───── Data to use

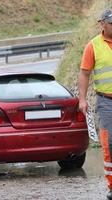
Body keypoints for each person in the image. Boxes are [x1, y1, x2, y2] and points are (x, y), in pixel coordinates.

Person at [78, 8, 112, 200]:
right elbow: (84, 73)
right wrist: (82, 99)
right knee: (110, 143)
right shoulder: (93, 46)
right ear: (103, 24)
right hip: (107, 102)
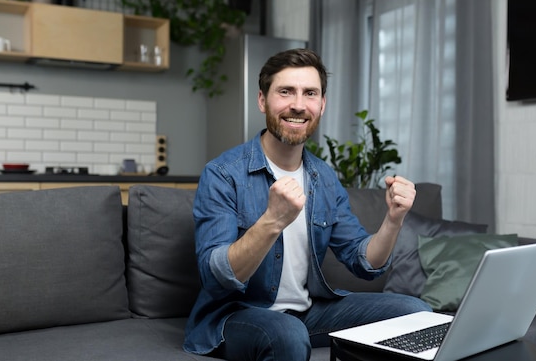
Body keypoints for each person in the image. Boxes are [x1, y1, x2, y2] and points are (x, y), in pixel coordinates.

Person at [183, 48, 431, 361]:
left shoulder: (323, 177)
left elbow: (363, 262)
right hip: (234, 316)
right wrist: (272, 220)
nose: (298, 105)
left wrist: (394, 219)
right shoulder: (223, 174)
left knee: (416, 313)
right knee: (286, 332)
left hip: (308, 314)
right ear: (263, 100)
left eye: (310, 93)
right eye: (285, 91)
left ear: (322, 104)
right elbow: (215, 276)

──────────
───── Data to use

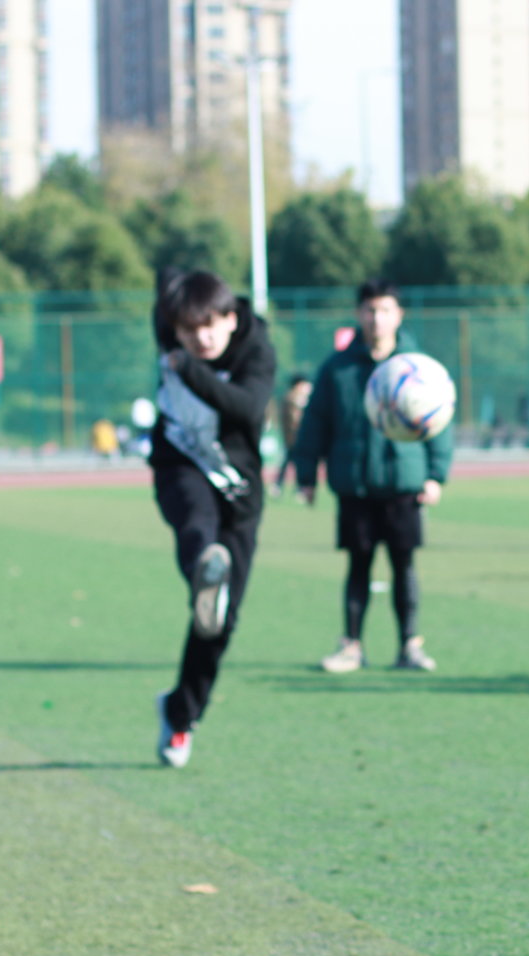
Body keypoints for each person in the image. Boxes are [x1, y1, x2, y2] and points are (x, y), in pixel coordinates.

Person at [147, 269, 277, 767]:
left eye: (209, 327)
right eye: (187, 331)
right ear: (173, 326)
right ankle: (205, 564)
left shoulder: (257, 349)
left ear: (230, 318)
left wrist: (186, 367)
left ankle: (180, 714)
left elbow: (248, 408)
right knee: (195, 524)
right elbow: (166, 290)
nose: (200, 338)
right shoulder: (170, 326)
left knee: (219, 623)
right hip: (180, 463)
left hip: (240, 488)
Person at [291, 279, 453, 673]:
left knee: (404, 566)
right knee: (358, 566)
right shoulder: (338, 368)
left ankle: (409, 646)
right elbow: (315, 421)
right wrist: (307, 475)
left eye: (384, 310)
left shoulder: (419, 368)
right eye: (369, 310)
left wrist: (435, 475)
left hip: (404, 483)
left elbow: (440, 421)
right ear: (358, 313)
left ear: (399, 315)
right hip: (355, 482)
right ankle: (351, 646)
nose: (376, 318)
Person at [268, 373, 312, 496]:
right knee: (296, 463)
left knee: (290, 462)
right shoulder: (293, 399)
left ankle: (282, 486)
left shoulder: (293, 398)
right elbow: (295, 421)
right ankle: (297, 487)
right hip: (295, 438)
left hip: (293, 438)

──────────

## Problem to solve
Gather from the data above every line with the string "shoulder".

## Answer box
right shoulder: (93, 46)
left shoulder: (323, 177)
right shoulder: (223, 174)
left shoulder: (257, 349)
right shoulder: (170, 326)
right shoulder: (338, 368)
left shoulder: (419, 368)
right shoulder: (293, 399)
left shoulder: (293, 398)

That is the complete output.